Tizi n’Oucheg (Maroc) : Les plus et les moins du désenclavement
A Tizi n’Oucheg, la route a beaucoup apporté en accessibilité, en capacité et en rapidité. Elle permet aux habitants du village de descendre dans la vallée en moins de 30 minutes (contre le triple de temps auparavant). Les 4X4 et les pick-up montent et descendent la route qui serpentent en étroits lacets plusieurs fois par jours, été comme hiver, et seuls de gros orages peuvent stopper leur trafic. On transporte des personnes (parfois plus que de raison pour ceux qui se souviennent de mon post du 16 aout : Risques, dangers et éducation) mais aussi et surtout des marchandises et des équipements que les mules ne peuvent monter qu’avec grande difficulté. Cette route est d’ailleurs un bel exemple d’action collective autonome et solidaire, puisqu’elle a été décidée, conçue et entièrement construite par les habitants des 3 villages qu’elle dessert.
Cependant, cette route nécessite une lourde maintenance du fait des pluies abondantes et des fréquents éboulements notamment au printemps. Chaque villageois doit dorénavant contribuer des heures de son temps à l’entretien d’une voie qu’il n’emprunte qu’assez rarement ce qui revient à une sorte d’impôt supplémentaire pour des habitants dans le seul capital est souvent le temps dont ils disposent.

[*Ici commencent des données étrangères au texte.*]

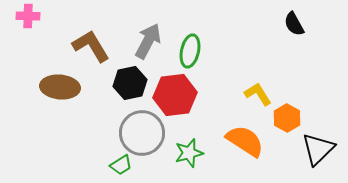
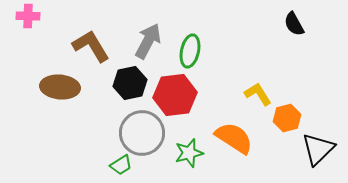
orange hexagon: rotated 16 degrees clockwise
orange semicircle: moved 11 px left, 3 px up
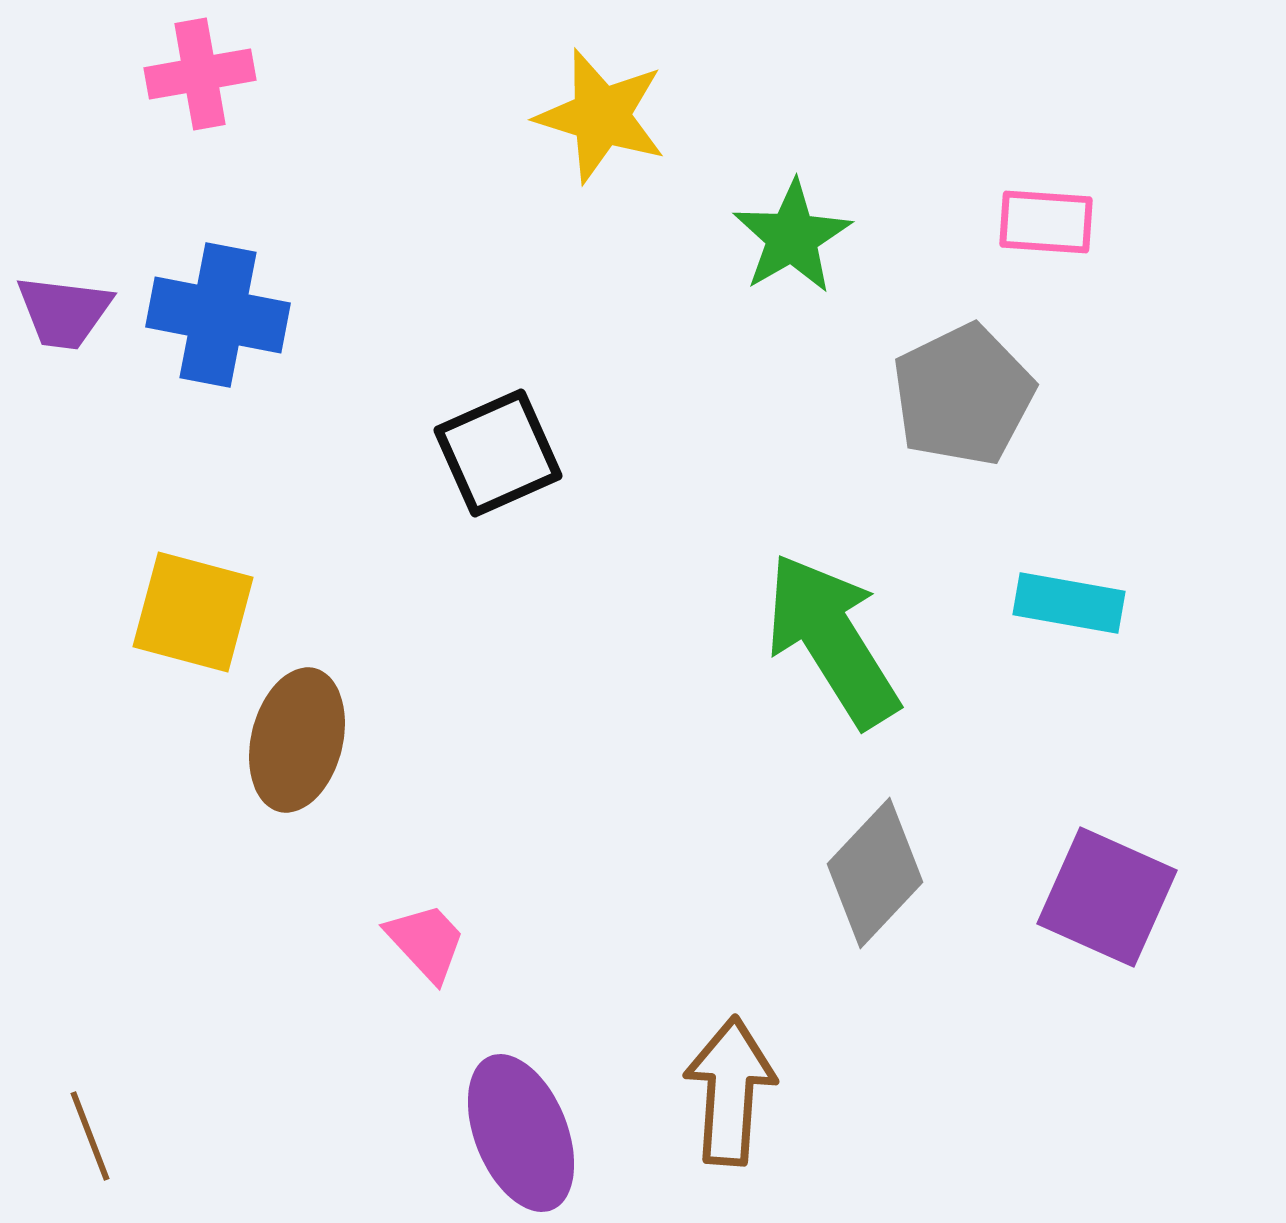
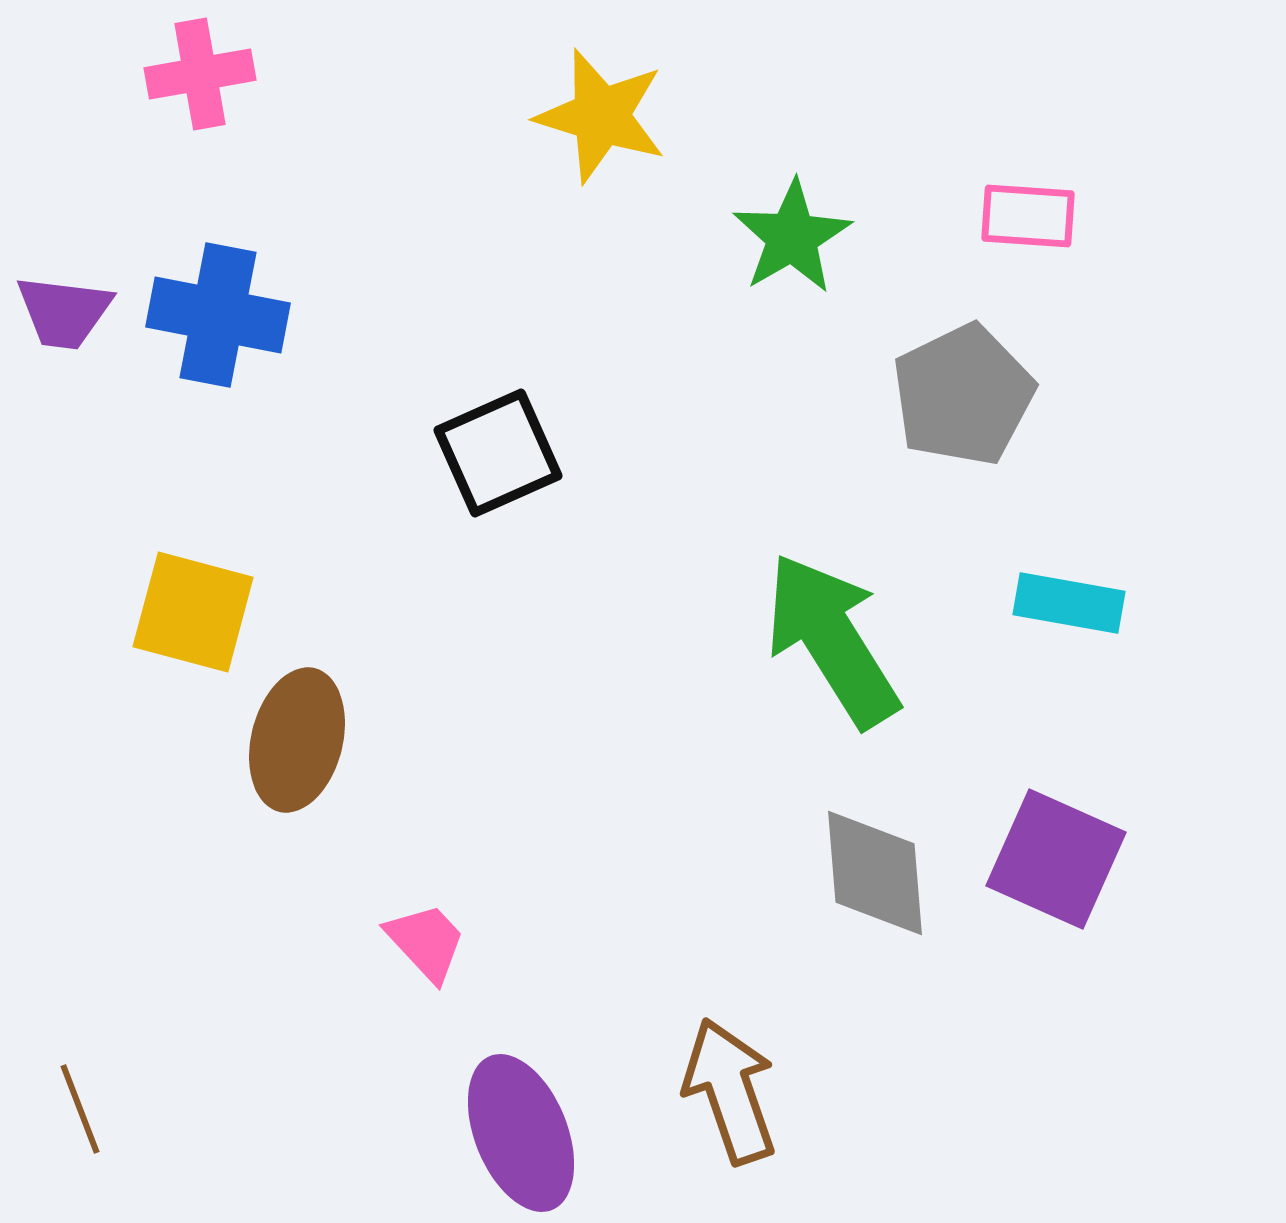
pink rectangle: moved 18 px left, 6 px up
gray diamond: rotated 48 degrees counterclockwise
purple square: moved 51 px left, 38 px up
brown arrow: rotated 23 degrees counterclockwise
brown line: moved 10 px left, 27 px up
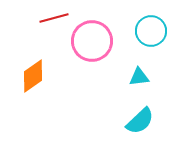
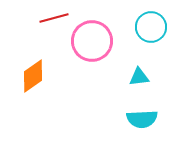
cyan circle: moved 4 px up
cyan semicircle: moved 2 px right, 2 px up; rotated 40 degrees clockwise
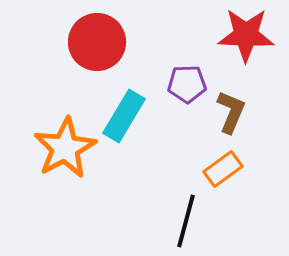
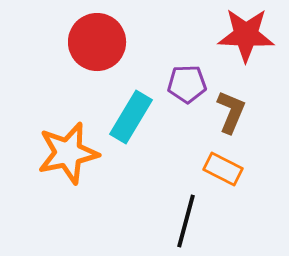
cyan rectangle: moved 7 px right, 1 px down
orange star: moved 3 px right, 5 px down; rotated 16 degrees clockwise
orange rectangle: rotated 63 degrees clockwise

De plus, elle a apporté avec elle la facilité de s’approvisionner en ciment et en parpaings. Très rapidement, les nouvelles constructions ont employé ces matériaux exogènes alors que jusque-là tout était construit en terre et pierres taillées. On pourra regretter la beauté des maisons traditionnelles mais on pourra surtout d’interroger sur la substitution d’un mode de construction totalement autonome qui ne coûtait « que » du temps et de la pénibilité (la taille des pierres est un travail long et difficile) par un mode certes plus « moderne » mais qui accroit la dépendance envers des fournisseurs externes au village et nécessite de disposer d’un capital financier. C’est comme cela que se créent les premières dépendances à l’argent…
Par ailleurs, la nouvelle voie a déjà et va continuer de créer des « opportunités de richesses » dont certains profiteront plus que d’autres créant ainsi des distorsions dans les revenus. Les plus pauvres ayant généralement une aversion au risque plus élevés que les plus riches, il est vraisemblable que les nouvelles opportunités seront saisies par ceux qui se positionnent dans les fourchettes hautes des revenus de la communauté. Par exemple dans le cas de Tizi N’Oucheg, les propriétaires de 4x4 bénéficient d’une situation de rente avec la nouvelle route et, s’organisant en cartel, sont en position de capturer une part disproportionnée de la valeur de l’infrastructure à leur profit.
Ces distorsions risquent à leur tour de se traduire dans des inégalités par exemple vis-à-vis des travaux communs, les plus riches ayant la possibilité de payer pour en être dispensés et disposeront ainsi d’encore plus de temps pour accroître leur richesse. A terme, c’est potentiellement la fin de la solidarité et la création d’un prolétariat avec la spécialisation des fonctions dans le village, certains se retrouvant employés par les autres pour les travaux communs puis bientôt pour certaines tâches déléguées (labour, irrigation, ….).